The DIY, anti-celebrity ethos of riot grrrl gave us unique access to our favorite bands. The scene was so small and welcoming that because of our fan site, we put on the guest list for all of Sleater-Kinney’s shows. Nattles of the Cold Cold Hearts made me a t-shirt. Squid, the bass player of the Lunachicks and also a tattoo artist, tattooed line of cartoon skulls that Fran had drawn across my back. When we went to Portland, the burgeoning queer-punk mecca, we stayed with a zine-maker and the queercore band, The Third Sex. Just days ago I had been listening to their album, and now their drummer, Killer, was making me banana pancakes for breakfast. Later, we drove to Olympia, the riot grrrl motherland, and found that Sleater-Kinney’s publicist had left us a package with an advance copy of their upcoming album for us. It wasn’t because we had done anything particularly important, it was just because we were there and we were excited. And that was what I loved about the girl punk scene: it was inspiring and accessible.
But there were things I didn’t love, too. After riot grrrl started to fade out, the queercore scene was still going strong and straight girls were often taken less seriously, as if you couldn’t be a feminist if you were still screwing men.

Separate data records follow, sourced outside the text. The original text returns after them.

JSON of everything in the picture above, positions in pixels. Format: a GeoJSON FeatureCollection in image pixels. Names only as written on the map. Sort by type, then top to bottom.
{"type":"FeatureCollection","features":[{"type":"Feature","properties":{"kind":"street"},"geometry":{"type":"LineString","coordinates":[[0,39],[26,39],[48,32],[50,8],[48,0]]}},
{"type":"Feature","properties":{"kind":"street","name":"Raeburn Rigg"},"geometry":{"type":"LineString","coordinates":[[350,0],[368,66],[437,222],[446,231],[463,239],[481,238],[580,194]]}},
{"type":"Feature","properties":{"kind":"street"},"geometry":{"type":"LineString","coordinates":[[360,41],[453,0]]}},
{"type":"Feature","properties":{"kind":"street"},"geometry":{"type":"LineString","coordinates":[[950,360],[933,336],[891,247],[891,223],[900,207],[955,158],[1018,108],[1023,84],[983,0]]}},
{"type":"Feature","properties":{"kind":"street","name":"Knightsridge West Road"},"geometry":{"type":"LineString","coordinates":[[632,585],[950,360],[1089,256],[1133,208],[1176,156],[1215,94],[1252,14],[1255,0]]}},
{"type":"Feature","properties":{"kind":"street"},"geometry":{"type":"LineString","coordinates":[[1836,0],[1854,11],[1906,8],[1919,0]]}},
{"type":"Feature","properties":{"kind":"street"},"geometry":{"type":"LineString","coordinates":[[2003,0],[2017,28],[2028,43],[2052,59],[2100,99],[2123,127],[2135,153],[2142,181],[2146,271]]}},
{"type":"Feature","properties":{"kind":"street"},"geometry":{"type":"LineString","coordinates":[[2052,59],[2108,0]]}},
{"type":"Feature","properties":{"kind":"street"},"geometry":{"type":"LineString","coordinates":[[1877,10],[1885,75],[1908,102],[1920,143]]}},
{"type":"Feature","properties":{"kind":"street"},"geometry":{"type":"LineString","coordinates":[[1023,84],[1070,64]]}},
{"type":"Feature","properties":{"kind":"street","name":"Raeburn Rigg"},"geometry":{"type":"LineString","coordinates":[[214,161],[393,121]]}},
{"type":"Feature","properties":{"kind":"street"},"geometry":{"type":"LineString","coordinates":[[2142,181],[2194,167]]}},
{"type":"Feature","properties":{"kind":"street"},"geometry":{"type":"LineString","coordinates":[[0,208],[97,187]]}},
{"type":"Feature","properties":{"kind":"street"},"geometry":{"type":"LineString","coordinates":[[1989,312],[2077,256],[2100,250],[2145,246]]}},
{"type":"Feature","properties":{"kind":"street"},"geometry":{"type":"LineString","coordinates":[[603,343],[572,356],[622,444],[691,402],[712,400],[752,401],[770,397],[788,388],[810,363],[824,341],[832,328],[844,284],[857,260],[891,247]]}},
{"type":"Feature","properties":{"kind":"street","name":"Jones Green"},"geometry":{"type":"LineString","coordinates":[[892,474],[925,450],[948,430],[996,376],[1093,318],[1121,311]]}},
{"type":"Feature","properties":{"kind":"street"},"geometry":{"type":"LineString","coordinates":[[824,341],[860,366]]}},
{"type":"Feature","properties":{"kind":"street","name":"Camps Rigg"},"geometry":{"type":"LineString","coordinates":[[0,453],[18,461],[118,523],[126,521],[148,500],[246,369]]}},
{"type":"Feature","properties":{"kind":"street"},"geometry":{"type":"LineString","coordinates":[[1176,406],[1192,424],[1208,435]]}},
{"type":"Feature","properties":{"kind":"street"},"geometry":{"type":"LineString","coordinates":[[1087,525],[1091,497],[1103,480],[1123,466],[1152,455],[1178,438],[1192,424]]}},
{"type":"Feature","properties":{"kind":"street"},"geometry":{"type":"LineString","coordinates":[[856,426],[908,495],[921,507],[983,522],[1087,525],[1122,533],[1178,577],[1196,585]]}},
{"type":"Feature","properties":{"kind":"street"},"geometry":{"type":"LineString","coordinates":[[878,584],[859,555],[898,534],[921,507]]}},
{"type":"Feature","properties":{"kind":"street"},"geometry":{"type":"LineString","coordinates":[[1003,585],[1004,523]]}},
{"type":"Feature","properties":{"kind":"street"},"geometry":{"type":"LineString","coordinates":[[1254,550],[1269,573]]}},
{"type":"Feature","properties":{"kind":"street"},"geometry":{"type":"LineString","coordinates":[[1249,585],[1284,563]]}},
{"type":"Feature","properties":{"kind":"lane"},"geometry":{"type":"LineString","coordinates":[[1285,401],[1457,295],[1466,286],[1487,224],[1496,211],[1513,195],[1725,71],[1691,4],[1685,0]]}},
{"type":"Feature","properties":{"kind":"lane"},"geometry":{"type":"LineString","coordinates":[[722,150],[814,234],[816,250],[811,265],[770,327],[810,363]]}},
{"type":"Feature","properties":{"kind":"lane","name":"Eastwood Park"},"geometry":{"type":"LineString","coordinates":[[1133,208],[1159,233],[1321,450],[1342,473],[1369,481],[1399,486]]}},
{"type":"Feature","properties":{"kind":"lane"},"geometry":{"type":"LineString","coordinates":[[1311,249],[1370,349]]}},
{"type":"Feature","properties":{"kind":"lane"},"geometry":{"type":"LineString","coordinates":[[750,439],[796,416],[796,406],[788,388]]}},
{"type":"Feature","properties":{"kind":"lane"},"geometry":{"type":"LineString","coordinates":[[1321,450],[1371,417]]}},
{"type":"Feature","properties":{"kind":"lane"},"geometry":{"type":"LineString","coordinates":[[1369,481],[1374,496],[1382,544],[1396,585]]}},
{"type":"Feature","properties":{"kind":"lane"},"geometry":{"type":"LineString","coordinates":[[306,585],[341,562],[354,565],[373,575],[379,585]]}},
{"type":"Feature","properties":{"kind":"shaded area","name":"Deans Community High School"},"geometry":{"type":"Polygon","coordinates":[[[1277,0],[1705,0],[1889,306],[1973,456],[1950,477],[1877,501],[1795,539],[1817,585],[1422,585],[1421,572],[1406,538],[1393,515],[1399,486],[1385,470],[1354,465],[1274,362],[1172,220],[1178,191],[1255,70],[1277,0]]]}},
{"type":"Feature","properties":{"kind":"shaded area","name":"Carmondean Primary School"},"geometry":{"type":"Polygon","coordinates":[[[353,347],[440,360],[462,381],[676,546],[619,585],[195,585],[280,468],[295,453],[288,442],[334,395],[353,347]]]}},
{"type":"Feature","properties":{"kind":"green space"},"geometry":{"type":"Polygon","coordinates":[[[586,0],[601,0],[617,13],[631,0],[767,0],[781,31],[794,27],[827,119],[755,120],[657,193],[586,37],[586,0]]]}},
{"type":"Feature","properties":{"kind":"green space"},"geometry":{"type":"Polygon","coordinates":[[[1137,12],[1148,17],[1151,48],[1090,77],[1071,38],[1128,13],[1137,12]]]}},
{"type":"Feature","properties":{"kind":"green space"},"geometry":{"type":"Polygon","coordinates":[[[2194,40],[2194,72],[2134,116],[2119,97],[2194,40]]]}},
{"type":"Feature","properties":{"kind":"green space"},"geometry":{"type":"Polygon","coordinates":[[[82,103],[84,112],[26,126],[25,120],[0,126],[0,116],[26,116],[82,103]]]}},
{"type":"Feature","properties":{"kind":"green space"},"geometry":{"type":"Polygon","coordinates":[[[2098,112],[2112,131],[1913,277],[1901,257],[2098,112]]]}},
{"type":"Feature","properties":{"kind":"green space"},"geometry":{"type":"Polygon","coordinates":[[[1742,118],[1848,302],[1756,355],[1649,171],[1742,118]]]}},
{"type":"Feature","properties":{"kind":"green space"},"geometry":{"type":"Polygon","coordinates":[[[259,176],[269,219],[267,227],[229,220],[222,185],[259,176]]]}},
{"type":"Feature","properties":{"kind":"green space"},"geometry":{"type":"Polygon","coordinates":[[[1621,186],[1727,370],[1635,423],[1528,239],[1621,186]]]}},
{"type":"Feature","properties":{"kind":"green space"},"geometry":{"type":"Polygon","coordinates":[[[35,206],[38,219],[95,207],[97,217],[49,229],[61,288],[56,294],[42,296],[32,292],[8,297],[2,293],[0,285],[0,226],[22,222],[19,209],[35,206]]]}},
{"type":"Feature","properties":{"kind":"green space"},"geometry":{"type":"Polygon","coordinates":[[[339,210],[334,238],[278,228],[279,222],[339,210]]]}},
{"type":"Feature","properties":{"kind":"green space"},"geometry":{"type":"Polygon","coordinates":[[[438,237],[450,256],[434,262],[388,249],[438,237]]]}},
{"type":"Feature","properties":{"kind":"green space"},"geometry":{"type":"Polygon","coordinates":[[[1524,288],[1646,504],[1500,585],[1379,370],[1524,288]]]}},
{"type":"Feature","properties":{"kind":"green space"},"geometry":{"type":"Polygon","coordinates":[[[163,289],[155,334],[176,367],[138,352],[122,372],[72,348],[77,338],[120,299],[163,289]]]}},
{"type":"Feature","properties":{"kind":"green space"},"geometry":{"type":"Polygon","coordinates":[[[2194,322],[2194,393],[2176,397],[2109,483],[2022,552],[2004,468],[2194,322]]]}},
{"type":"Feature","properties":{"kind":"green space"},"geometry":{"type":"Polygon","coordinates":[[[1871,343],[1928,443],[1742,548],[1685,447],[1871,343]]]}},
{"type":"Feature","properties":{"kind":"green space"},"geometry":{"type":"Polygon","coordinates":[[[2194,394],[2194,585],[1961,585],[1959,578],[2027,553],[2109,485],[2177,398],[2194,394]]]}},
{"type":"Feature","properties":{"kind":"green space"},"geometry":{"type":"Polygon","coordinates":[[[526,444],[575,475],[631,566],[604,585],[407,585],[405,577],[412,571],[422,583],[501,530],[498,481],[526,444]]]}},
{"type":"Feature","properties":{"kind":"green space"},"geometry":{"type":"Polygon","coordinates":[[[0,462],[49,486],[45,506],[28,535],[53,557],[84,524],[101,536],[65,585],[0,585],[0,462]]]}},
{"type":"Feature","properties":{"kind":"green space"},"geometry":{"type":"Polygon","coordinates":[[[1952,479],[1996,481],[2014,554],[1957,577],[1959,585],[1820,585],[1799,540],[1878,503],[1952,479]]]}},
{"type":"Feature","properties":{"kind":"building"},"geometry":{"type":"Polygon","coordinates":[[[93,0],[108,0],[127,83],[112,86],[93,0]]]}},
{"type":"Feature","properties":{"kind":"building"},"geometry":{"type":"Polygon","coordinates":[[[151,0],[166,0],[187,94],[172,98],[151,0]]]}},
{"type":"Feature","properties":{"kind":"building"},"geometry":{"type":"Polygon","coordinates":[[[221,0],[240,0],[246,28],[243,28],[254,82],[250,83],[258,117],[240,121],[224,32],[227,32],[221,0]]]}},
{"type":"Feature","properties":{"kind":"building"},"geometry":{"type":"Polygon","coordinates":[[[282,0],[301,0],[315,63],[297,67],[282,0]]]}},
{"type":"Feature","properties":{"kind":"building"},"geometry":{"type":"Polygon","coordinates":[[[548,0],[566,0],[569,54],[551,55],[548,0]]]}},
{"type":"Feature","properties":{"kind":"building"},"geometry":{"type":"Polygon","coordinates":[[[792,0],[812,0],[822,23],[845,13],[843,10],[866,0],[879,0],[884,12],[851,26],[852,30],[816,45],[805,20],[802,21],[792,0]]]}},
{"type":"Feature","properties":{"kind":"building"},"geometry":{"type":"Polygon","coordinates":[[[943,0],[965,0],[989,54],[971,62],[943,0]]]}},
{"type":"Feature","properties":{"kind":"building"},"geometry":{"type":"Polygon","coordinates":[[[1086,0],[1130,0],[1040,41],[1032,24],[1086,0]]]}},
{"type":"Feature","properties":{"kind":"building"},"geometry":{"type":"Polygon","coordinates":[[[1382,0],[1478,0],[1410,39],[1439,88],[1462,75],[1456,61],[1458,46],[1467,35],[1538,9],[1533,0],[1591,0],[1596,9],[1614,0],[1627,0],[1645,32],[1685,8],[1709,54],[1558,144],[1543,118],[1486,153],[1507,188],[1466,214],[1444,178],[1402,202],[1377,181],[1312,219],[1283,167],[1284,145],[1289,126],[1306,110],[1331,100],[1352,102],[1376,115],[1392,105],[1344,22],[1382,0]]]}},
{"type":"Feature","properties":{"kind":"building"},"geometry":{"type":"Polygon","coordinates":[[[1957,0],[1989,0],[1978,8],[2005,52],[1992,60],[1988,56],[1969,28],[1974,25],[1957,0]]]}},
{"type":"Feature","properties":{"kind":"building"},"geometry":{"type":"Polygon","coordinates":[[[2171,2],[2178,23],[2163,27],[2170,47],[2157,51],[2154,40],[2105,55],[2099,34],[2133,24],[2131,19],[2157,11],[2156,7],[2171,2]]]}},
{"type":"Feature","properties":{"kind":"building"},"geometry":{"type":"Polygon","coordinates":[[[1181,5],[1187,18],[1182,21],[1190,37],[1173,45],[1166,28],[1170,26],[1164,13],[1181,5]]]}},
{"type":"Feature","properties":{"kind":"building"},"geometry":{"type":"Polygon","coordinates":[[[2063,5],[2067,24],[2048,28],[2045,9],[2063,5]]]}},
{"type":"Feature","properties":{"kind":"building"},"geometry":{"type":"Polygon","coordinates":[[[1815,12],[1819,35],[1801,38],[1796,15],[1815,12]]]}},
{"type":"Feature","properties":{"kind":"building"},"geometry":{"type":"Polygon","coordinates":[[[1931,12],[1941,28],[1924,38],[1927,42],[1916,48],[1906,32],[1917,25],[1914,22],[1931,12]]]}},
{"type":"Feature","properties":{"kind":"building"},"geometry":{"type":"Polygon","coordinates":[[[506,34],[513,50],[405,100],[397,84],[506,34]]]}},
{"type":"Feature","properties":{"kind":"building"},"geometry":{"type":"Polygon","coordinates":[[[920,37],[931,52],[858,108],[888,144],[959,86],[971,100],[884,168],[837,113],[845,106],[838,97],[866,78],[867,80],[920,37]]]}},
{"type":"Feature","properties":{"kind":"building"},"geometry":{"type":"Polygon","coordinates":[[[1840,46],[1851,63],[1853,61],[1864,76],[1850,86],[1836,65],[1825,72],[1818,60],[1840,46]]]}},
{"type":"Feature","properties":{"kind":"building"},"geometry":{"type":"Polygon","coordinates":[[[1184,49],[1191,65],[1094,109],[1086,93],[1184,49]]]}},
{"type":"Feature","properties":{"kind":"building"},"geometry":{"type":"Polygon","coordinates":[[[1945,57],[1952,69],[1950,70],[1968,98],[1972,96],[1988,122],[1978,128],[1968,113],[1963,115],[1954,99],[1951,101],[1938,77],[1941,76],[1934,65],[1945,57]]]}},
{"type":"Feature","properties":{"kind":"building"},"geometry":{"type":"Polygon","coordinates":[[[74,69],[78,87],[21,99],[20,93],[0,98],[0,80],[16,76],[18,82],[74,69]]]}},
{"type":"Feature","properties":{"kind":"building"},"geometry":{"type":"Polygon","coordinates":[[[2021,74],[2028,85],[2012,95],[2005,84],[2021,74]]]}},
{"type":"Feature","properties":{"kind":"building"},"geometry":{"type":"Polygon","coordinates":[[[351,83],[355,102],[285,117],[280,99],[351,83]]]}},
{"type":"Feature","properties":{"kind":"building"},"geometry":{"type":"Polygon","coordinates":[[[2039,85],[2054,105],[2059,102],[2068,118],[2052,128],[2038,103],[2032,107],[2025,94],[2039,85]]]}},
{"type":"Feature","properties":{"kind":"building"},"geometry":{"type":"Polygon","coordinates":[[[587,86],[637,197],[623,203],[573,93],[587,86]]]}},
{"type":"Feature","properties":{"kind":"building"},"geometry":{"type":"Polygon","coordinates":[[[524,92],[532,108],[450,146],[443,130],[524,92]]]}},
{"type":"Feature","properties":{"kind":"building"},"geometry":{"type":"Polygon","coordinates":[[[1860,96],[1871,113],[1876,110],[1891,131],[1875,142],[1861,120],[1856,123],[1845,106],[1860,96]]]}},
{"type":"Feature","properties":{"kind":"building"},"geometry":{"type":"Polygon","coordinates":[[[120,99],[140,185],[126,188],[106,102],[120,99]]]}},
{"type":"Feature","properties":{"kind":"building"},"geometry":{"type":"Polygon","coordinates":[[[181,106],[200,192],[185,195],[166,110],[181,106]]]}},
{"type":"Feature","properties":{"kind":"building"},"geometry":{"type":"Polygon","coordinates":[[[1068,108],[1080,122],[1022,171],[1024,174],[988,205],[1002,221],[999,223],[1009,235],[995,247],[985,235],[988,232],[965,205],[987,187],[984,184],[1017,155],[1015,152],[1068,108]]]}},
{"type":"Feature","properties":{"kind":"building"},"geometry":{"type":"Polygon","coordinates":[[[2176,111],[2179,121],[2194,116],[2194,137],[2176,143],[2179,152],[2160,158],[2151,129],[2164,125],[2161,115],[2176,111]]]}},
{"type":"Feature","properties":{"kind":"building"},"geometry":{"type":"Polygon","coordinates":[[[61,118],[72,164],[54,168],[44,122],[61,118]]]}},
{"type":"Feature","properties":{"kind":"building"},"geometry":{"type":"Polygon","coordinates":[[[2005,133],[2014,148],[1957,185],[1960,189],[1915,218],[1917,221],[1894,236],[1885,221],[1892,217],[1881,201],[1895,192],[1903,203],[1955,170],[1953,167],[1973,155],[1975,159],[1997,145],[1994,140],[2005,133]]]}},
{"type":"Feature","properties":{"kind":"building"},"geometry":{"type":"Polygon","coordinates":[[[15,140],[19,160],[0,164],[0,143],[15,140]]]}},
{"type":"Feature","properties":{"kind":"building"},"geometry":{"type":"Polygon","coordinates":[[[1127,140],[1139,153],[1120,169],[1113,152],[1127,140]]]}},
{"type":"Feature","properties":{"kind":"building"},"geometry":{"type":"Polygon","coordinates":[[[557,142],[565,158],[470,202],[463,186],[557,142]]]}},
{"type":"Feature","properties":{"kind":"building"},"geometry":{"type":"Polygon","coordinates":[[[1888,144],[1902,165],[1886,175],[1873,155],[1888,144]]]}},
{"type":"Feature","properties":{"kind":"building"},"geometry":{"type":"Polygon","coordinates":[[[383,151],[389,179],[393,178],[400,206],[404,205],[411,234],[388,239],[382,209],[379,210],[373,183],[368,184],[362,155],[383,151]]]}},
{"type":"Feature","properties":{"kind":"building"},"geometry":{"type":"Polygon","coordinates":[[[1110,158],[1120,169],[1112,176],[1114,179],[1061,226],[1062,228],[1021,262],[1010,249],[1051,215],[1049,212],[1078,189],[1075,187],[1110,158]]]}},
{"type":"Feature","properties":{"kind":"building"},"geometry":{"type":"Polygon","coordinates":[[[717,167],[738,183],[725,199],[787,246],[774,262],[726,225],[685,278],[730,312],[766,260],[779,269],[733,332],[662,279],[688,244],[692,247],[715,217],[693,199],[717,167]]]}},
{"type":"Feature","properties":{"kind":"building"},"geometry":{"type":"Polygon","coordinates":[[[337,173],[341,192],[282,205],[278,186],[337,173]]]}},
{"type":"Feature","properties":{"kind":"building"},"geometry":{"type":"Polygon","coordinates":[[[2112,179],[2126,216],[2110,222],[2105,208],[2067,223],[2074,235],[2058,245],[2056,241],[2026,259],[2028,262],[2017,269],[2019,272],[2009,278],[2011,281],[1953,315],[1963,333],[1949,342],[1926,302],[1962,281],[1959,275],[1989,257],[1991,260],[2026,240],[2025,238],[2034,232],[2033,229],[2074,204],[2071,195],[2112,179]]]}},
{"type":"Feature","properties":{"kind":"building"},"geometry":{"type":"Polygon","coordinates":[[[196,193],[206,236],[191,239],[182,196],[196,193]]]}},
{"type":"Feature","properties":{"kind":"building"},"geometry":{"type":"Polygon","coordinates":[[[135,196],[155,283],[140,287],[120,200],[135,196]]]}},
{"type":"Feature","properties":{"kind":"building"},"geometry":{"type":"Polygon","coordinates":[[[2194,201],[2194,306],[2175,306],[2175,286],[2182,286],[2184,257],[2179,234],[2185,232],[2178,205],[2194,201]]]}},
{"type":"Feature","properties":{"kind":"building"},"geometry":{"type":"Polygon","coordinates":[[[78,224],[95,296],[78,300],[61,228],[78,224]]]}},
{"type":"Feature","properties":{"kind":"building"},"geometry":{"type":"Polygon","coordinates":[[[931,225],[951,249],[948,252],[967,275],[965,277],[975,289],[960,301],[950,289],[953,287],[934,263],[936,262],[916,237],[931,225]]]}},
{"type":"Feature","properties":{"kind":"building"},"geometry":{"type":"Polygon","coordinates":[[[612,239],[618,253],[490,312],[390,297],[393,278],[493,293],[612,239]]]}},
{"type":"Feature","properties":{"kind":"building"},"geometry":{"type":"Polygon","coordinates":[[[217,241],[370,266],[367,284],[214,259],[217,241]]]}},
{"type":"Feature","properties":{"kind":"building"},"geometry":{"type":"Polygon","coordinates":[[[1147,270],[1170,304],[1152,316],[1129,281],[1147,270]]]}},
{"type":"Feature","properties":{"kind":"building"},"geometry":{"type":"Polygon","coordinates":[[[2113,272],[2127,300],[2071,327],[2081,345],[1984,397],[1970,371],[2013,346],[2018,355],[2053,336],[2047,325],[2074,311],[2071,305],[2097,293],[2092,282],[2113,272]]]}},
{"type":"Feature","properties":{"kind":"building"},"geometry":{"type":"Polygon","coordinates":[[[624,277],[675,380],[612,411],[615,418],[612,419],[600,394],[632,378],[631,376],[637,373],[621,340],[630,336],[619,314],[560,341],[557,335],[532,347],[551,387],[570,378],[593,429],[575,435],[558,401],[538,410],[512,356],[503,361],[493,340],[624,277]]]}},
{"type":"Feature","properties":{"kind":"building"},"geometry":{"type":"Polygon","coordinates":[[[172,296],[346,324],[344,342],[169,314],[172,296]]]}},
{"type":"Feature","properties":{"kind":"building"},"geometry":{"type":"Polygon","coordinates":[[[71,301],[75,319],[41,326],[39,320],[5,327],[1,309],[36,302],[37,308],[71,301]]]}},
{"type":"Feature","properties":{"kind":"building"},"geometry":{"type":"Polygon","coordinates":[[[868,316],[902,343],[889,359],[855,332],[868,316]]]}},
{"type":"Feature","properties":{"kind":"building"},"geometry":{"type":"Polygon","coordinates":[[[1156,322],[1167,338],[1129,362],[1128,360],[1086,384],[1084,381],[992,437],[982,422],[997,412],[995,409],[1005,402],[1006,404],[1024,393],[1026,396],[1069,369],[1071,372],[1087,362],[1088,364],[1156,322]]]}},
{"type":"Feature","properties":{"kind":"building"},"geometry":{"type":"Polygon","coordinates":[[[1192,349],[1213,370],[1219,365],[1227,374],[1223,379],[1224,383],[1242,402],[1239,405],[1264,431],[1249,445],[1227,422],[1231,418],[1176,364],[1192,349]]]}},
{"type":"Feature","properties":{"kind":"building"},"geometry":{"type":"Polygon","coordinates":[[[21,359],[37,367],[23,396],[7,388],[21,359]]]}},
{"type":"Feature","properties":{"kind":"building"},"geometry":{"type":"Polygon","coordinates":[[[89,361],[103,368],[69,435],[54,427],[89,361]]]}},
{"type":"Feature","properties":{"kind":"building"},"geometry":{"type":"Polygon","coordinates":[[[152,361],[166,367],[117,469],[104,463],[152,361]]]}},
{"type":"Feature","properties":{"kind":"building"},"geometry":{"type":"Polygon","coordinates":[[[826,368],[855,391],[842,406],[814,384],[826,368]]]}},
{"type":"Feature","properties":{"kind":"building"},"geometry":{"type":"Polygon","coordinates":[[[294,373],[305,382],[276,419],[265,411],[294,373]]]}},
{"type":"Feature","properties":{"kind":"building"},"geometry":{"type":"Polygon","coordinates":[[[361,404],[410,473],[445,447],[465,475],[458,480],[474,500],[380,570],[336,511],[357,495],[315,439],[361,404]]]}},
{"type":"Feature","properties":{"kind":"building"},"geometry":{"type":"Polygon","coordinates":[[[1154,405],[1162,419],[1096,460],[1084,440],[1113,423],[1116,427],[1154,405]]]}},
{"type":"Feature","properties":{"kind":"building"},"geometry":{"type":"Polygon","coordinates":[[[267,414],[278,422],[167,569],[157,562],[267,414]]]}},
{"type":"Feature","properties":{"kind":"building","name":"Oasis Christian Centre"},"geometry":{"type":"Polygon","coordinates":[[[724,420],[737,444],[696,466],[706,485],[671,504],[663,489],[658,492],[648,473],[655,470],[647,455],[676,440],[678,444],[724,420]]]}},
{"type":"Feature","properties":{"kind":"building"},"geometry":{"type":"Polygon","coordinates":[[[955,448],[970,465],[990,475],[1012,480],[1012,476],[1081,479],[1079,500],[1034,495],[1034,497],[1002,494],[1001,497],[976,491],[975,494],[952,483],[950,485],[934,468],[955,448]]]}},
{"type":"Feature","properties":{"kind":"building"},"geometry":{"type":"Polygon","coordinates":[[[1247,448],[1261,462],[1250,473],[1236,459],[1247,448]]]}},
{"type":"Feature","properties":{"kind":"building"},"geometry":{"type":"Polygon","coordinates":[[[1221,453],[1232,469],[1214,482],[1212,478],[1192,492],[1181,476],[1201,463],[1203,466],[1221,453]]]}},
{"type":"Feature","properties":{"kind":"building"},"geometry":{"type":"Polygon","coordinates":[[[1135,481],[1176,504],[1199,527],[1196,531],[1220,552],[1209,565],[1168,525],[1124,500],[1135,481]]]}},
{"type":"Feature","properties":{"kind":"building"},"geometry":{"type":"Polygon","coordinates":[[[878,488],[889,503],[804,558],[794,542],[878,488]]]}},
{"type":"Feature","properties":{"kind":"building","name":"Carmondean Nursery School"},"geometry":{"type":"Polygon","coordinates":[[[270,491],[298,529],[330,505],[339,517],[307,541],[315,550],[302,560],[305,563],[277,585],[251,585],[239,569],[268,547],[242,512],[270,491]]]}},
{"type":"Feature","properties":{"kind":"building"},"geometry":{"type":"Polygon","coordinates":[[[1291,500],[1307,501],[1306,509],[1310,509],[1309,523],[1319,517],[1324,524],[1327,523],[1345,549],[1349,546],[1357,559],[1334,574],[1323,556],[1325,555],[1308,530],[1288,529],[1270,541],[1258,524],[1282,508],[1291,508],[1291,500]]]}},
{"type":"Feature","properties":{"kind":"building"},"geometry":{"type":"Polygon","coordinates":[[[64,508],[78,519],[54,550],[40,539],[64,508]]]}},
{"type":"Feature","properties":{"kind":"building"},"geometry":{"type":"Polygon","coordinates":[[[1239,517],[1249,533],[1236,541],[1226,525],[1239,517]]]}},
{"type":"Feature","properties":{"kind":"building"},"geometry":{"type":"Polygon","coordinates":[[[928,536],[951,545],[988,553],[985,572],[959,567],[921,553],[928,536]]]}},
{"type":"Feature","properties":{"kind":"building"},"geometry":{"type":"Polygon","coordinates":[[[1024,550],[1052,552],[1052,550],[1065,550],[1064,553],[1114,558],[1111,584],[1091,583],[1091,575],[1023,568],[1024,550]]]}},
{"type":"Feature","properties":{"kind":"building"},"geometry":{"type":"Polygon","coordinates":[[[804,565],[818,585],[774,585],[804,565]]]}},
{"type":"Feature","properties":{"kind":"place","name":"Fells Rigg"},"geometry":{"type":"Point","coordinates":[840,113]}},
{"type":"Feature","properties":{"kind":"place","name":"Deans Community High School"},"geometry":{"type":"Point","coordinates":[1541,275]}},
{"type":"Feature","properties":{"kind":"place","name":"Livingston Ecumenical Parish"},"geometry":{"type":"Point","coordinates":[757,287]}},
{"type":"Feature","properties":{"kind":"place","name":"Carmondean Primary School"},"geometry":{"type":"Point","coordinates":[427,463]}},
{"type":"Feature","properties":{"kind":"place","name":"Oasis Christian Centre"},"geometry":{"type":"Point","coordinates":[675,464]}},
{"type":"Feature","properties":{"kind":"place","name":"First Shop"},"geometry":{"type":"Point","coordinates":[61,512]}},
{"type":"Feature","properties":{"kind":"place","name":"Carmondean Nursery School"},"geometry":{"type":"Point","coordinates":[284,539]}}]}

It become more about identity politics and less about fun and music. But even the music--which had enraptured me as a teenager--started to lose its appeal as I got older.
The music was very much rooted in a time and place--it was loud, it was fun, it was girls. In retrospect, maybe the music was lousy, but that's exactly what was so terrific about it. It was not in spite of the crapiness of the music that these bands were empowering, it was almost because of it. As a teenager, I found it thrilling to be listening to girls shrieking "fuck you." It was rebellious and inspiring and gave me encouragement to try creative endeavors of my own. But as an adult, I find the bands of my girlhood: Bratmobile, Heavens to Betsey, Bikini Kill, Excuse 17, nearly unlistenable. That may be because I’ve already gotten from riot grrrl what I needed as a teenager, and can now keep as a fond, nostalgic memory far away from my stereo.